_PROBLEM 1_.
Copy everything in the post about getting started, from "As you may know" down to "have been hospitalized.".
_PROBLEM 2_.
In the post about getting started, how did Sandra Brannan describe Pitchfest?
_PROBLEM 3_.
Go on with the post about getting started and preparing for Pitchfest from the point where it stops.

_PAGE EXTRACT_.
What’s up guys?
Today, I thought I would talk a little about the importance of getting started.
But first, a little about what’s been going on with me.
As you may know if you watched my last apology video, I had a minor wound on my right leg that became infected. I didn’t think much of it and made a doctor’s appointment. By the morning of my appointment, I was feeling dizzy. When I got up on the exam table, I started seeing bright flashes. Long story short, the infection had gotten into my blood and I was nearly septic. Luckily, we managed to control the infection with antibiotics or I would have been hospitalized.
Needless to say, I haven’t gotten much writing done in the last couple of weeks, which is really starting to worry me. At the beginning of July, I’m going to New York for Thrillerfest and Pitchfest. Pitchfest is the main reason I’m going. Sandra Brannan, author of the Liv Bergen Mystery Series and the director of Pitchfest, described it to me as “speed dating with agents”. You get a few minutes to pitch your book, the agent lets you know if he’s interested, then you move on to the next one. I was really excited about going. I still am actually. But I’m also scared. I only have about two full months left and I don’t even have a completed first draft. If I have any hope of having something presentable by July, I’ve really got to start busting my ass.

_MATERIAL SUPPLIED_.
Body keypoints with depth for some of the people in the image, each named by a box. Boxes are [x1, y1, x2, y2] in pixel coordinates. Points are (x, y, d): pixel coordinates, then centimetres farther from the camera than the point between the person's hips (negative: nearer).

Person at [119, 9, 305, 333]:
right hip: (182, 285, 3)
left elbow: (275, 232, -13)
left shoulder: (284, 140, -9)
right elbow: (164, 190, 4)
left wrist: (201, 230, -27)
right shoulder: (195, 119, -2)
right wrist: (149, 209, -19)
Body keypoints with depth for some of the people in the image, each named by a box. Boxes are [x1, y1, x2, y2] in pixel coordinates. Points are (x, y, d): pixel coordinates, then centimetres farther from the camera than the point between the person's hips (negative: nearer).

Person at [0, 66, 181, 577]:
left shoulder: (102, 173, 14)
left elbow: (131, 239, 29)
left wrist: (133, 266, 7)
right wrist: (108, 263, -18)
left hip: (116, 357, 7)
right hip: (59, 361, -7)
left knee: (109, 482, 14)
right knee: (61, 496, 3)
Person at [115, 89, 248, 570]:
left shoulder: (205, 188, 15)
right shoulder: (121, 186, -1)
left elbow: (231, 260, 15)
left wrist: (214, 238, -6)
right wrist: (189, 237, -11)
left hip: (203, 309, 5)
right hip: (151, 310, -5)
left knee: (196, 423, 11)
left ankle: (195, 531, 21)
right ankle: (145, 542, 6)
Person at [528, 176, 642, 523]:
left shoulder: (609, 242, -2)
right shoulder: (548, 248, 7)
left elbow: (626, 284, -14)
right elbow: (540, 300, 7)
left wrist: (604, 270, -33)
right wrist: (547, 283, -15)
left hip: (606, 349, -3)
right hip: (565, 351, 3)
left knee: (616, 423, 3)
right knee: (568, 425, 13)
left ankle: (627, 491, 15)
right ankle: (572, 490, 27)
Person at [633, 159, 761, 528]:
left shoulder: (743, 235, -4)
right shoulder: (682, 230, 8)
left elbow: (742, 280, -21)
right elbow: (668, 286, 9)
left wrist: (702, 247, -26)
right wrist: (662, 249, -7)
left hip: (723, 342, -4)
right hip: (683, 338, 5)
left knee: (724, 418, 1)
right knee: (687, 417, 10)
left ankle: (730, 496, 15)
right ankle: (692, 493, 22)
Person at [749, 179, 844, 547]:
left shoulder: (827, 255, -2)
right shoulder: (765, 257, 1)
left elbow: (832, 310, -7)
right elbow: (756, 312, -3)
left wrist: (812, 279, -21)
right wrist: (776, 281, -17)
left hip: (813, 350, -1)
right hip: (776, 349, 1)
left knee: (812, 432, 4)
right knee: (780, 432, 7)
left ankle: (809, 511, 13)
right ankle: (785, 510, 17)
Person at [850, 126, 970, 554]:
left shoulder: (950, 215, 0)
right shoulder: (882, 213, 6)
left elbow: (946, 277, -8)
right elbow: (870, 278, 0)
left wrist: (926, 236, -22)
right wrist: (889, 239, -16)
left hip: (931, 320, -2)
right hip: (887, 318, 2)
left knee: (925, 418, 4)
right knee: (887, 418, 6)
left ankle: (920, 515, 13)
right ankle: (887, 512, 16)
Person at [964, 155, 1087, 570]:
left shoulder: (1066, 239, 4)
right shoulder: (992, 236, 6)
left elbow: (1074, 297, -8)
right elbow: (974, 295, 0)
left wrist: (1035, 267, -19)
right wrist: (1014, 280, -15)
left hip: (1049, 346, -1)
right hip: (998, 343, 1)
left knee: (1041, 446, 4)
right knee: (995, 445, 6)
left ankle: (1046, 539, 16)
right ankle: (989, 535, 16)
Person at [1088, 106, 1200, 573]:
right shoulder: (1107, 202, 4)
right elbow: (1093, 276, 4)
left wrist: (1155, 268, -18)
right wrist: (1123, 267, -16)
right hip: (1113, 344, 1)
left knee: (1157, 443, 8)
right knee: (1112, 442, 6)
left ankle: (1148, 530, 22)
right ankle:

_ANSWER SECTION 1_.
As you may know if you watched my last apology video, I had a minor wound on my right leg that became infected. I didn’t think much of it and made a doctor’s appointment. By the morning of my appointment, I was feeling dizzy. When I got up on the exam table, I started seeing bright flashes. Long story short, the infection had gotten into my blood and I was nearly septic. Luckily, we managed to control the infection with antibiotics or I would have been hospitalized.

_ANSWER SECTION 2_.
She described it as "speed dating with agents."

_ANSWER SECTION 3_.
And that leads me to today’s main topic. Getting started. See what I did there?
So anyway. Getting started. Now I’m not going to tell you how to get started. It’s something I haven’t even begun to master yet. I just know that getting started is the important thing.
Hopefully, since you’re watching this video, you’ve already started your path to becoming a writer. If not, DO IT! Even though I still have a huge problem with procrastination, I know that getting started is the hardest part. I will sit, staring at a page for hours, thinking of all the things I wold rather be doing. Which is funny, because writing really is my favorite thing in the world. Once I’ve finished for the day, especially if the writing was good, there’s no greater high. Sure, I’m usually exhausted and feel like I’ve just run a marathon with my brain, but the high of having created is better than any drug.
So then why, when I sit down to write, does it seem like everything in the world is more important? I have no idea. Suddenly I have a need to watch every episode of every show on Netflix. Or to clean my perpetually messy house.
The best I can come up with is that one, writing is exhausting. I never sleep better than after a long night of putting words on the page. Most people can relate to not wanting to go to the gym, even though most of us feel much better once our workout is done. Not wanting to write, no matter the benefits of having written, is exactly like not wanting to go to the gym.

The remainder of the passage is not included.